**Problem to work on:** Determine the number of lines in the data that contain "jours", and write only that number.

**Data under study:**
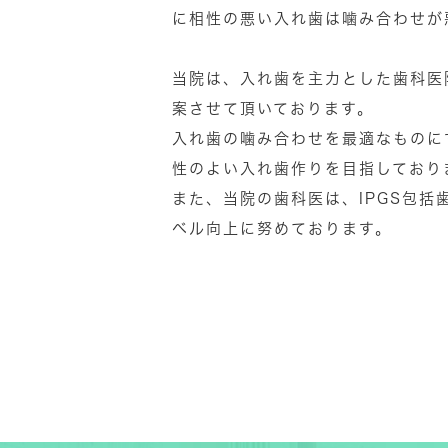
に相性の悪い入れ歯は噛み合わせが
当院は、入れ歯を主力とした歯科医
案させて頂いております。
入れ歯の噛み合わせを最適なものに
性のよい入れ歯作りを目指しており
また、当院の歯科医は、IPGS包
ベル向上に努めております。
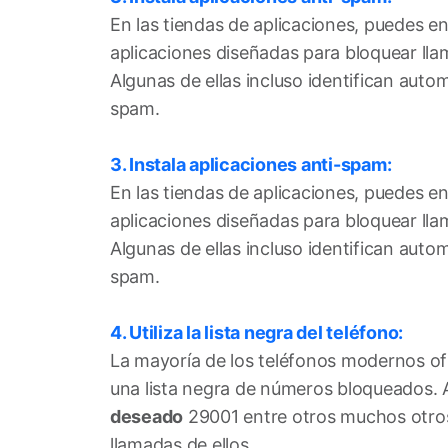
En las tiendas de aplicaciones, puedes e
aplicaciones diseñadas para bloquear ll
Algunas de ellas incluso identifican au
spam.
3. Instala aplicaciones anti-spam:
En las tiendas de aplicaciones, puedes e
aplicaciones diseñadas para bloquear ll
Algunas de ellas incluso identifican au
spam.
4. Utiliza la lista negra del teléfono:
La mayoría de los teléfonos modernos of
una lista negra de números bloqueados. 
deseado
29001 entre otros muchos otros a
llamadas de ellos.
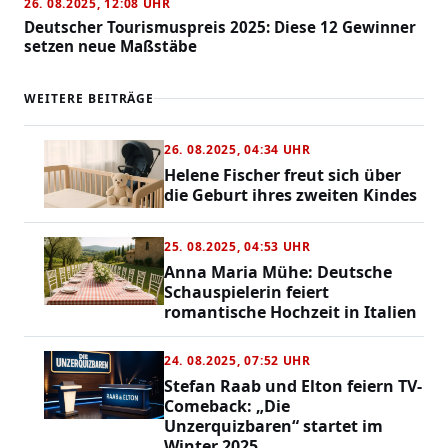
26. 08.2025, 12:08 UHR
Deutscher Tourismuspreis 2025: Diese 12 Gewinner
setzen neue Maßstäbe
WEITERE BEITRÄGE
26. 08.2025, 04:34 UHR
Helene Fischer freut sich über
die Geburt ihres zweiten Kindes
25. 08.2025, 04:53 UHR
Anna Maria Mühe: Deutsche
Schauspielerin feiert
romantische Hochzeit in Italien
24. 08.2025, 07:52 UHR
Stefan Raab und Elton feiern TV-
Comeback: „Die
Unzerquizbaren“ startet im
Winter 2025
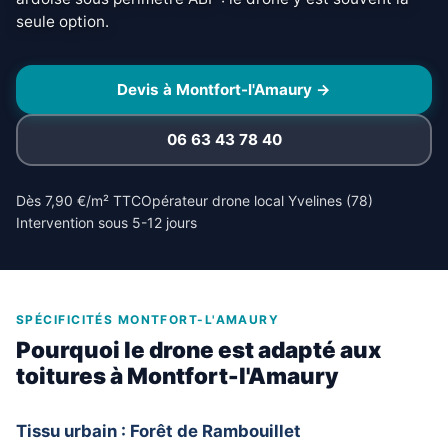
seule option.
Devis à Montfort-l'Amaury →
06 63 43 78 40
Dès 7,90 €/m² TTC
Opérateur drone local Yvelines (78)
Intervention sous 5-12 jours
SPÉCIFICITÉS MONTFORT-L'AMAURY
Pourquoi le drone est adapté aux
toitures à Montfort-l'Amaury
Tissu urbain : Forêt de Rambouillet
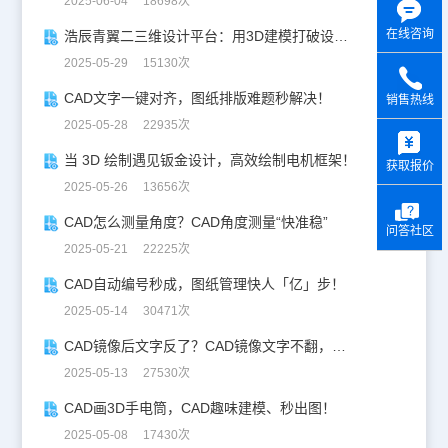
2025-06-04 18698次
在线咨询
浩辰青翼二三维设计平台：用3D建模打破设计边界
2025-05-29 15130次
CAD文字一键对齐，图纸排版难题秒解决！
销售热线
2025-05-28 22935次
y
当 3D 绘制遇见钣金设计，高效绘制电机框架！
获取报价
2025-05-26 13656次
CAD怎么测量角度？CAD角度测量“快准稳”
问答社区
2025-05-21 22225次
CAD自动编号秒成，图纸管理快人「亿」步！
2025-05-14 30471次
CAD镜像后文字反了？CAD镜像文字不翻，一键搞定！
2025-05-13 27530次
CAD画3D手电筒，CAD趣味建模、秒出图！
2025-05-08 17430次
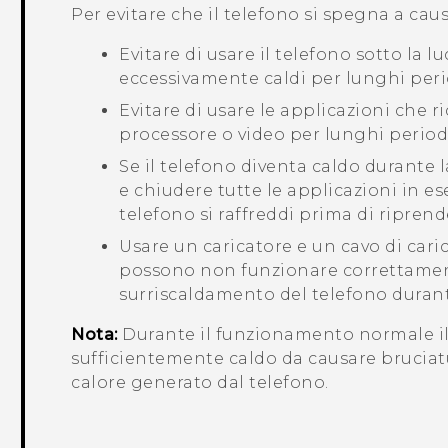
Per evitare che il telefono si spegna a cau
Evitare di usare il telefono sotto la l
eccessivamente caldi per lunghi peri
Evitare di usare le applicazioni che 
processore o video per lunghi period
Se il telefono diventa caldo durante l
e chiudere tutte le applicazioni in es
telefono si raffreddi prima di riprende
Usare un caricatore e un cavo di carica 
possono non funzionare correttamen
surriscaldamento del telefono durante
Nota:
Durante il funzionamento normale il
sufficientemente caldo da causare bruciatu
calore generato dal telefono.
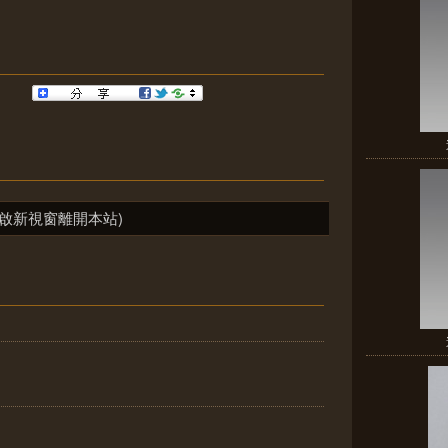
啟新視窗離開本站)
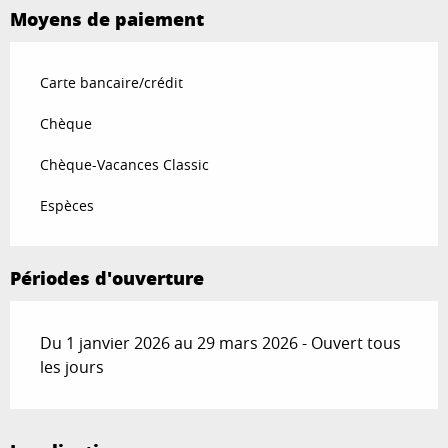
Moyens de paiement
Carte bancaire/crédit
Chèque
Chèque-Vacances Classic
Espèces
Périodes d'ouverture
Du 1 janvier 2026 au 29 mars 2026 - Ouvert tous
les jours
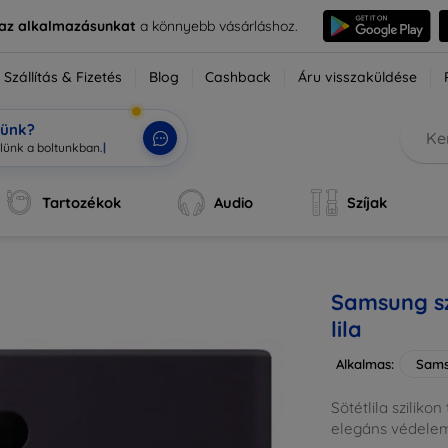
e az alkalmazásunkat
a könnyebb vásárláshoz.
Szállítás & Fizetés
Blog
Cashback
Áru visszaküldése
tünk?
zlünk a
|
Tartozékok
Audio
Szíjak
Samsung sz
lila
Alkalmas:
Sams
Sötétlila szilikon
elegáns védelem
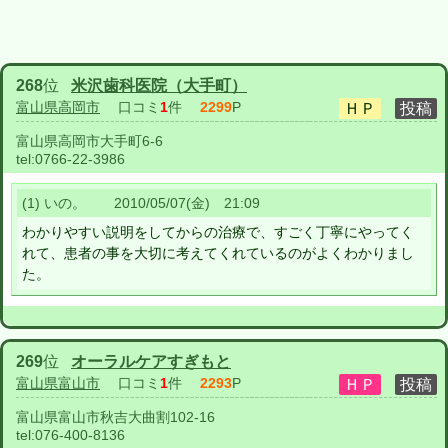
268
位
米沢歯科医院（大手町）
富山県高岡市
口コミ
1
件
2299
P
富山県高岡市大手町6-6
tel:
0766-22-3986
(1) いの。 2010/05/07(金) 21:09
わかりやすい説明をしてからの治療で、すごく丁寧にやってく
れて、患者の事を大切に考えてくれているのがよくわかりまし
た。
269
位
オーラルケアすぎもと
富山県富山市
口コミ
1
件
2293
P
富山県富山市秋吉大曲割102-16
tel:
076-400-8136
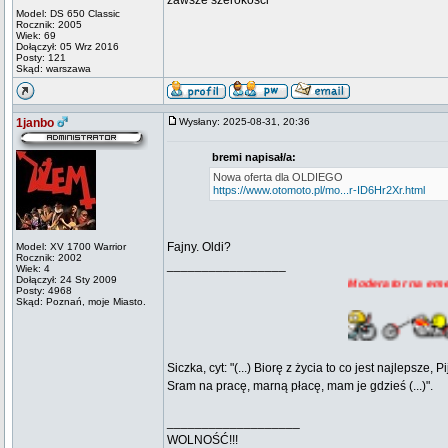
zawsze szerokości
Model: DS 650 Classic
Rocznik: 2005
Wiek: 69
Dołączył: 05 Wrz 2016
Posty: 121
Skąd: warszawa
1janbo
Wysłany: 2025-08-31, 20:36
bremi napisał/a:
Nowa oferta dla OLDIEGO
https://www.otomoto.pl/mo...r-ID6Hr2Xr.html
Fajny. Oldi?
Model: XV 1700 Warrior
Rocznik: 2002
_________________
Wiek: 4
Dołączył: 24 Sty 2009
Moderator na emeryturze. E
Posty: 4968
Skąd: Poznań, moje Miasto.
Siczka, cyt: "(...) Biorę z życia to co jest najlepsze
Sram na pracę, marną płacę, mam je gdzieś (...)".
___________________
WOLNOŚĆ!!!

* * *

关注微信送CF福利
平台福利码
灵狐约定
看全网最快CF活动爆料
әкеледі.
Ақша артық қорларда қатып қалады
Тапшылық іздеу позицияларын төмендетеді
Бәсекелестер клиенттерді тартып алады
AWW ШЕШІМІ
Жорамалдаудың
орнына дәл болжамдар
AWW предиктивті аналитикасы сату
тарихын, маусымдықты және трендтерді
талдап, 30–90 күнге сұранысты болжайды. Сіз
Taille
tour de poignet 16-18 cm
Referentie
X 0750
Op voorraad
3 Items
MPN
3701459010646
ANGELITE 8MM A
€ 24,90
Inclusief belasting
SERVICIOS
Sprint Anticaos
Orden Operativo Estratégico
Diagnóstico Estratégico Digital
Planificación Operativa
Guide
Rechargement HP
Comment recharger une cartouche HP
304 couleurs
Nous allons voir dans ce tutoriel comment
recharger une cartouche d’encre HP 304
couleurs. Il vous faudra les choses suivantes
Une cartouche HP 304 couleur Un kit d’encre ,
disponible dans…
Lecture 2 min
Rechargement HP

---

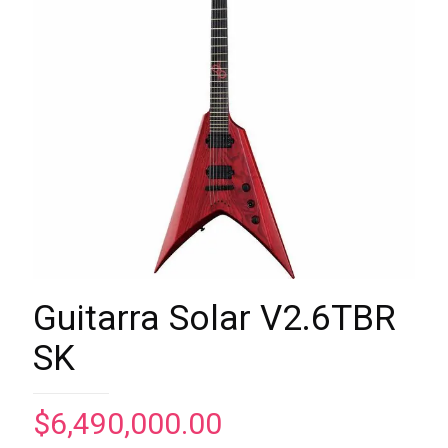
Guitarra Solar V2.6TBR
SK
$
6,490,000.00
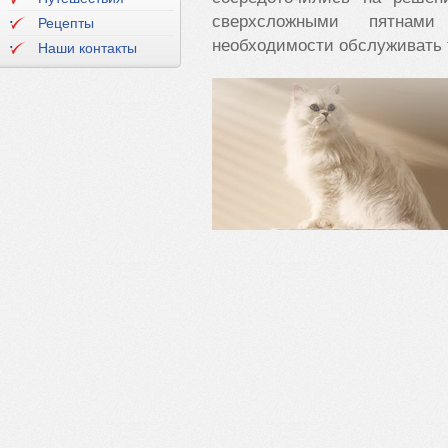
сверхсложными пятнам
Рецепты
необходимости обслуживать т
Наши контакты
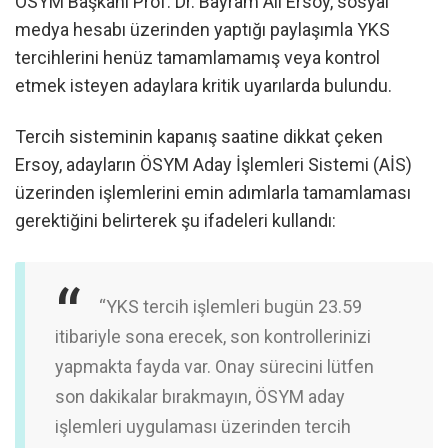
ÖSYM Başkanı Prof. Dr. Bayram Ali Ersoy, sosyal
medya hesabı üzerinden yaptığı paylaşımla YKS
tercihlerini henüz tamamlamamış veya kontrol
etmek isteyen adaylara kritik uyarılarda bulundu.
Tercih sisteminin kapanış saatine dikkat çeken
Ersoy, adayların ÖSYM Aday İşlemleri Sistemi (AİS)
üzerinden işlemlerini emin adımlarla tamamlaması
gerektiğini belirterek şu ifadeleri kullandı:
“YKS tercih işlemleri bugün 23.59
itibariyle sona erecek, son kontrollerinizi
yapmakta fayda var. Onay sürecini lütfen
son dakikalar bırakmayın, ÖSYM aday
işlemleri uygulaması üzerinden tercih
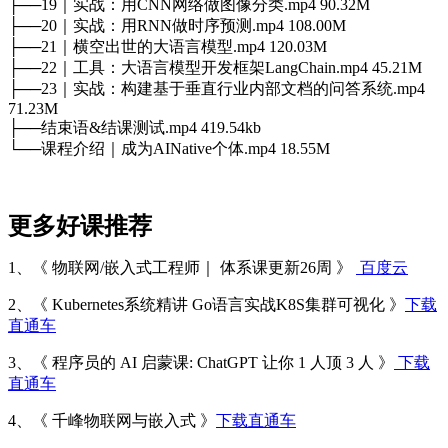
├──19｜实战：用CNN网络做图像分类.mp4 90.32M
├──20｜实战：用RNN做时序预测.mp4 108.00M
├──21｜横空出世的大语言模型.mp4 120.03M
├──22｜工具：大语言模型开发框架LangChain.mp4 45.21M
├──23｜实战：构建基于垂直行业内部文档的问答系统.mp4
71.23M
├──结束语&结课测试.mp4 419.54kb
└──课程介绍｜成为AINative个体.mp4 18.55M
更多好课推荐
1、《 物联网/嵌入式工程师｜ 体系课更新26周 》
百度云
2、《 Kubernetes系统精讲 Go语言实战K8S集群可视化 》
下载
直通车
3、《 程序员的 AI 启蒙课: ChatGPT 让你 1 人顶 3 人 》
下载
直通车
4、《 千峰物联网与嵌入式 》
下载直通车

**Response for this exercise:** 2